Akash defended himself simply: "It just gives me motivation. There is no special reason behind it. Whatever motivates me during the game, I'll keep backing it." Fair enough. Everyone needs a mental trigger. Kohli screams at himself. Steyn stared batsmen down. Dhoni strokes his hair.

But the difference is those are in-the-moment reactions. Akash pre-wrote his note, folded it, slipped it into his pocket, carried it onto the field, and then performed the act of reading it to a camera three separate times. That's not motivation — it's content creation with extra steps. It's Instagram with a run-up.

And here's the real problem: when Urvil Patel showed a note for his father after the fastest fifty in IPL 2026, it landed because it was emotional. When Raghu Sharma did it after his maiden IPL wicket following 15 years in domestic cricket, it landed because it was earned. When Akash writes his own hype copy and flashes it thrice in one innings, it crosses from celebration into self-advertisement. The format is the same. The weight is not.


Akash Singh vs CSK — The Performance Behind the Paper

Figures 3-26 (4 overs)
Key Scalps Sanju Samson, Ruturaj Gaikwad
IPL 2026 Wickets (before this match) 7 in 10 matches
Economy Rate (season) 8.92

The Bigger Picture: IPL's Season of Discipline

The chit debate doesn't exist in isolation. This is a season where the BCCI has issued a seven-page advisory to all ten franchises over protocol breaches. Coaches have been fined for abusing umpires. A team manager was caught using a phone in the dugout. Franchise owners have tried to "communicate with, approach, hug, or otherwise physically interact" with players during live play. Parag was fined for vaping in the dressing room. Chahal was reported for vaping on a flight.

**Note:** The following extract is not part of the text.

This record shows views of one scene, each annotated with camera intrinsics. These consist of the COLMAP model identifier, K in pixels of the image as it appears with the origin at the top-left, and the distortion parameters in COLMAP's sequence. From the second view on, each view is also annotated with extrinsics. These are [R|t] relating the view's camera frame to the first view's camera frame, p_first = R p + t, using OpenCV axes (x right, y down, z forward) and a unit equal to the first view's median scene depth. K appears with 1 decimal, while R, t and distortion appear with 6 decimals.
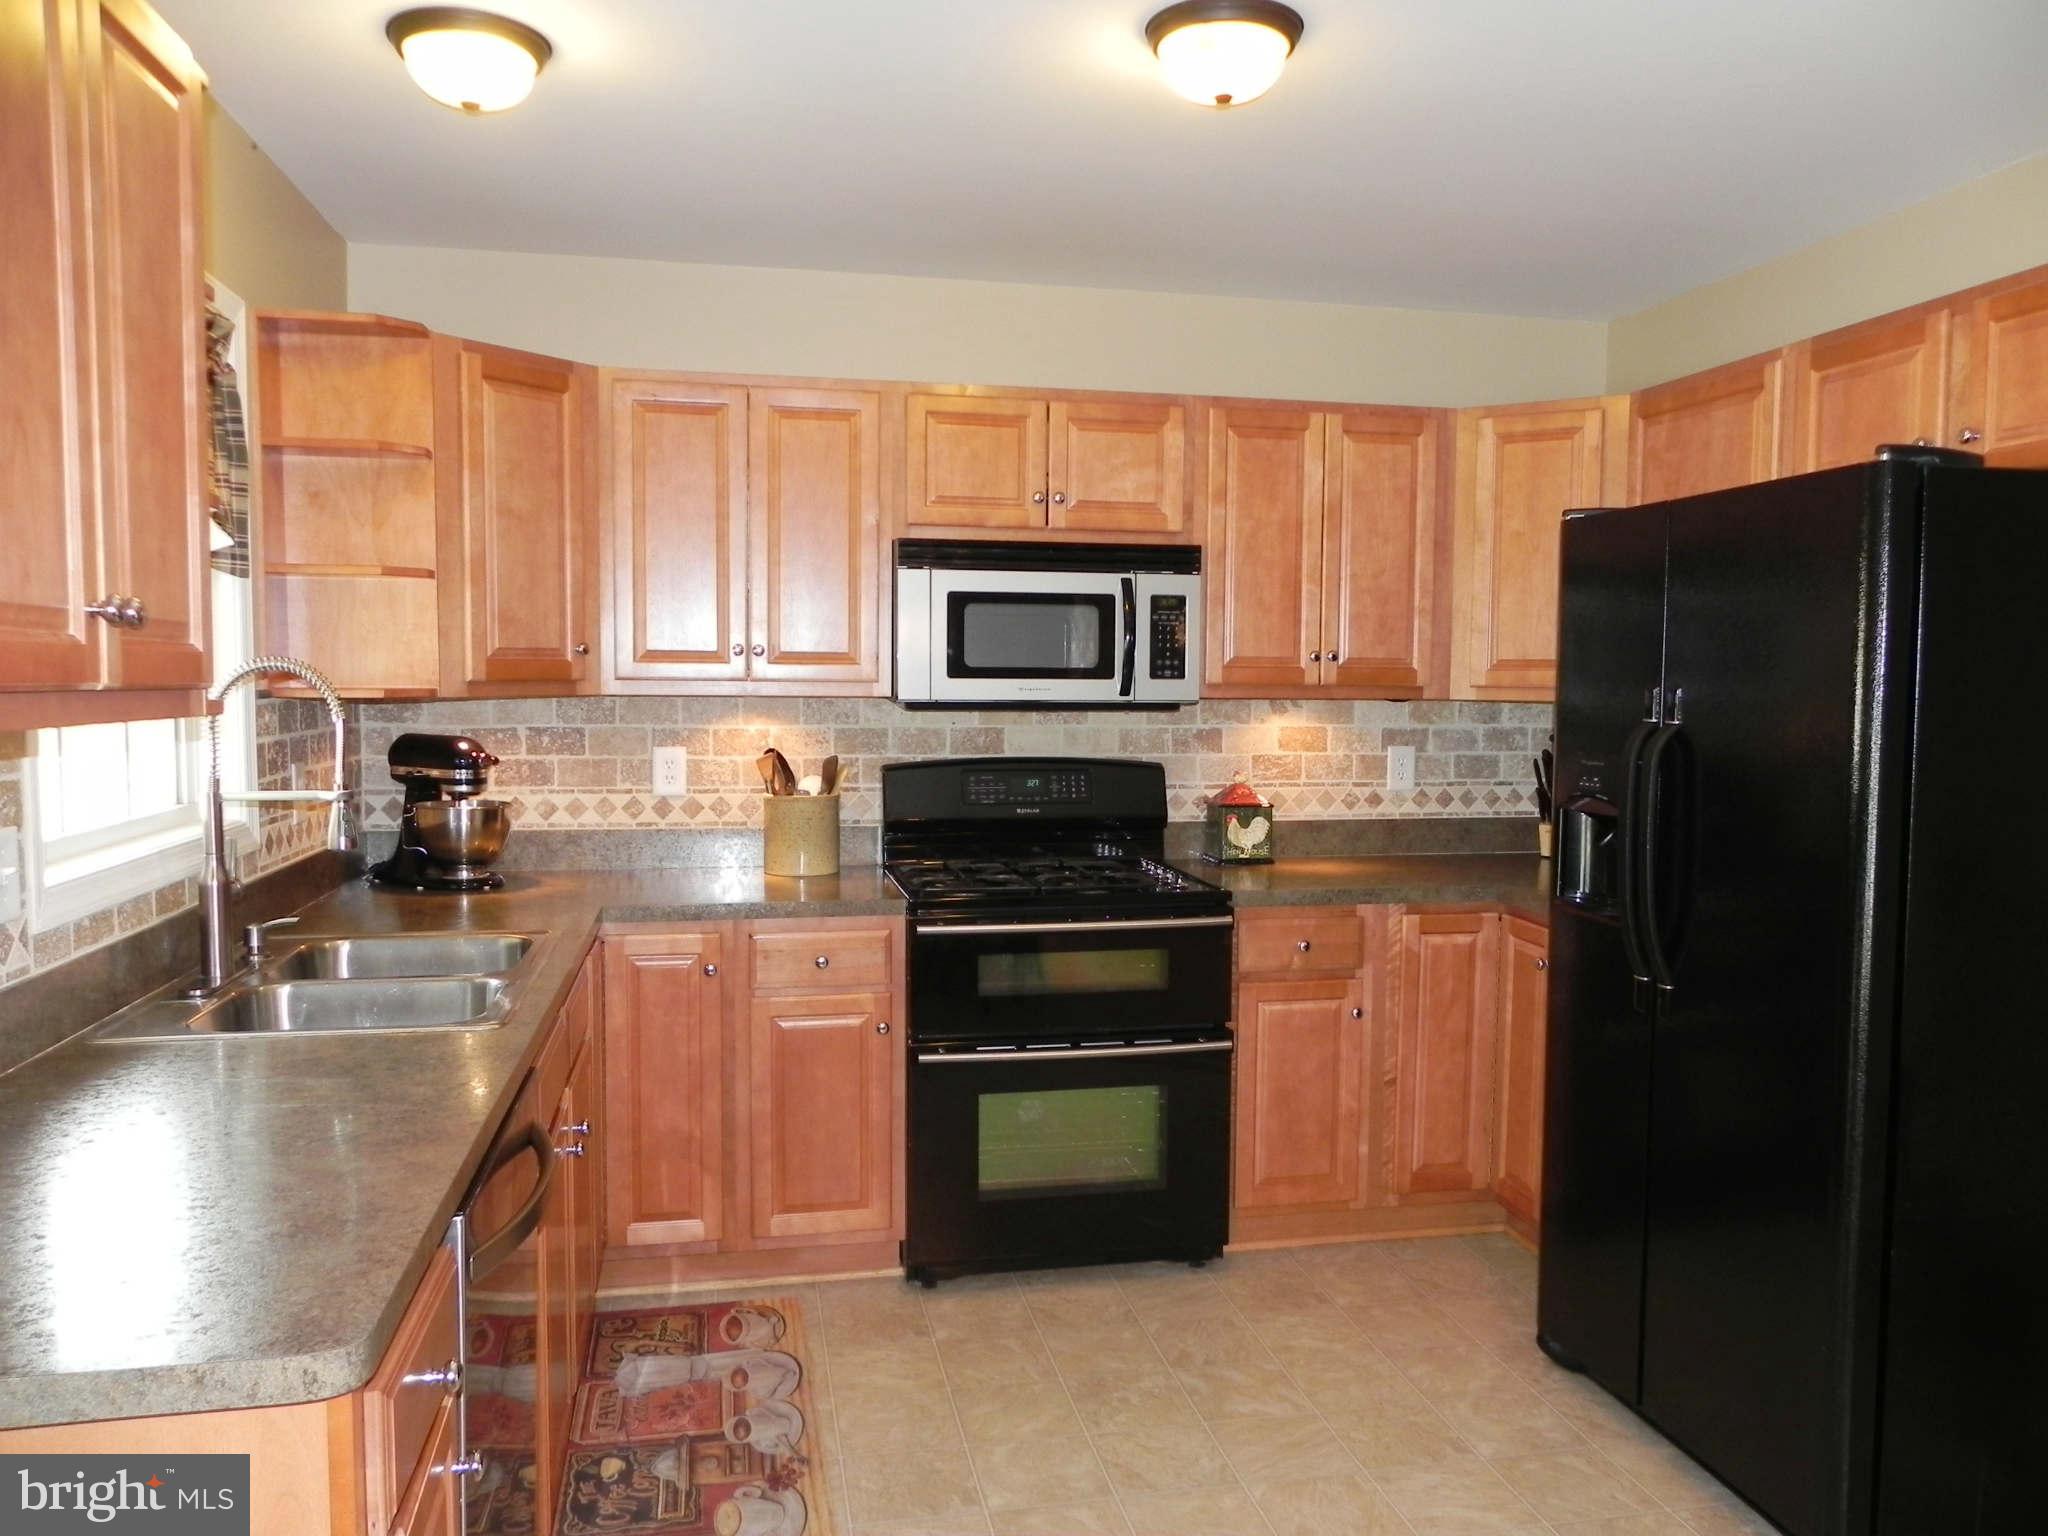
lens RADIAL K [[1532.9, 0, 1026.4], [0, 1532.9, 767.2], [0, 0, 1]] dist [0.026055, -0.004451]
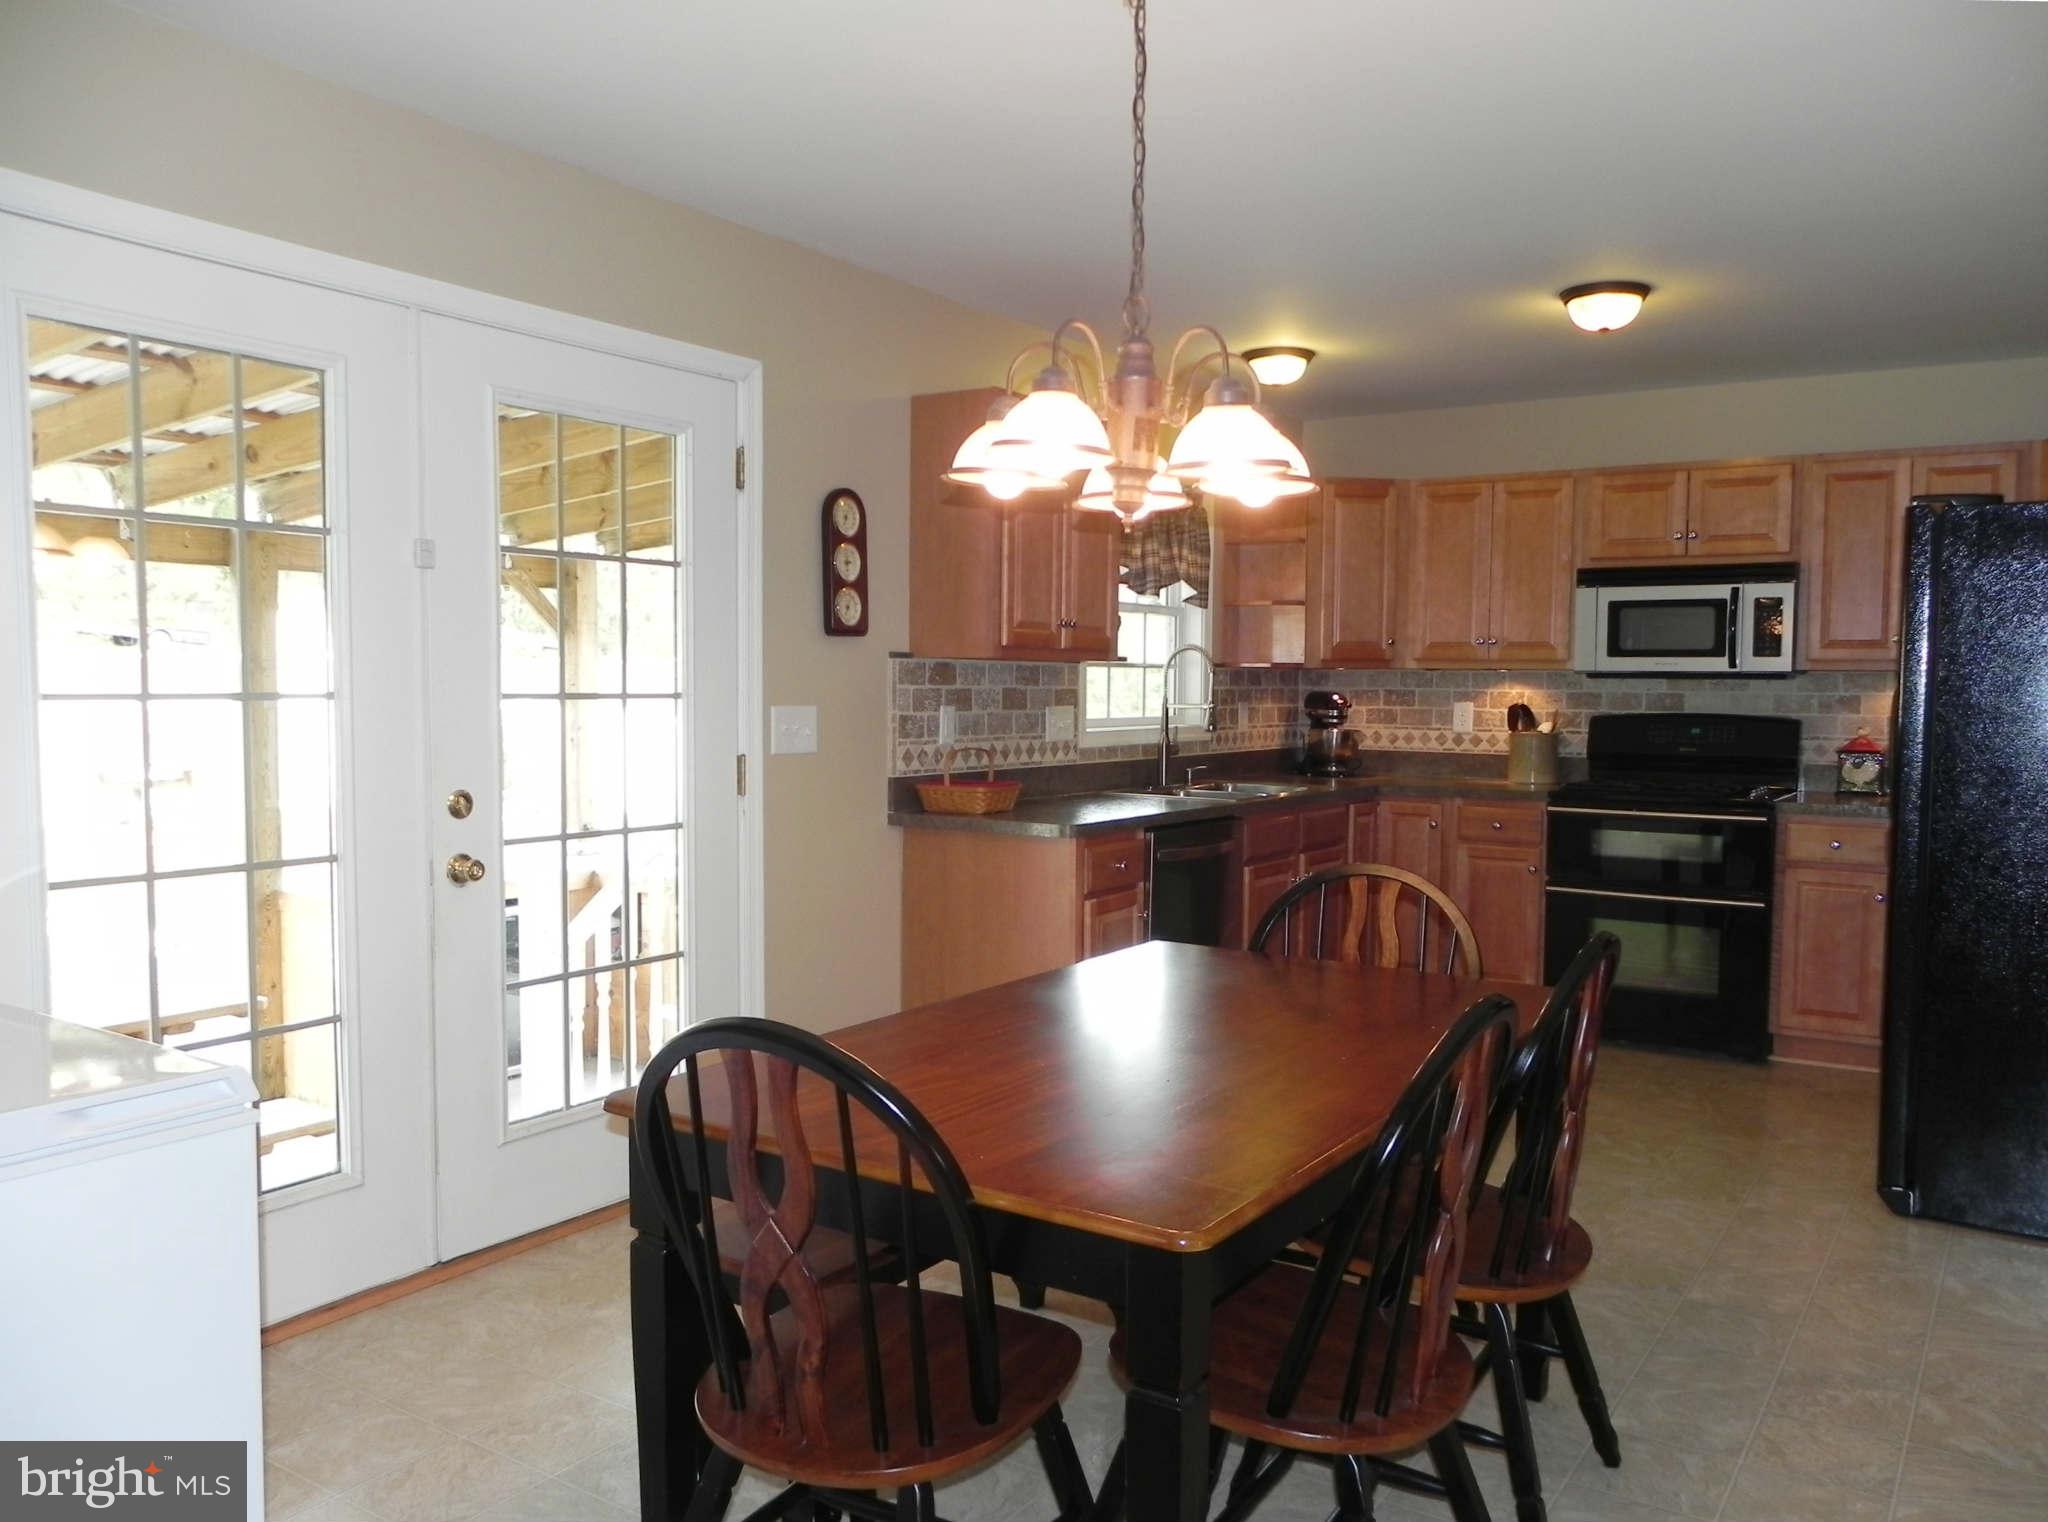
lens RADIAL K [[1532.9, 0, 1020.6], [0, 1532.9, 749.6], [0, 0, 1]] dist [0.026055, -0.004451]
pose [[0.701873, 0.034002, -0.711490, 0.627211], [-0.049705, 0.998763, -0.001302, 0.065258], [0.710566, 0.036278, 0.702695, -0.496481]]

The common thread isn't indiscipline — it's a league growing faster than its guardrails. The chit celebration is harmless by comparison. No one gets hurt. No regulation is technically broken. But it represents the same underlying tension: players treating the IPL as a content platform first and a cricket tournament second.

Rayudu wants it banned. Steyn wants it ignored into obsolescence. McClenaghan wants the generation to earn its celebrations. Akash Singh just wants to feel motivated. The IPL, as always, will do whatever generates the most engagement — and right now, the argument about the notes is generating more buzz than the notes themselves ever did.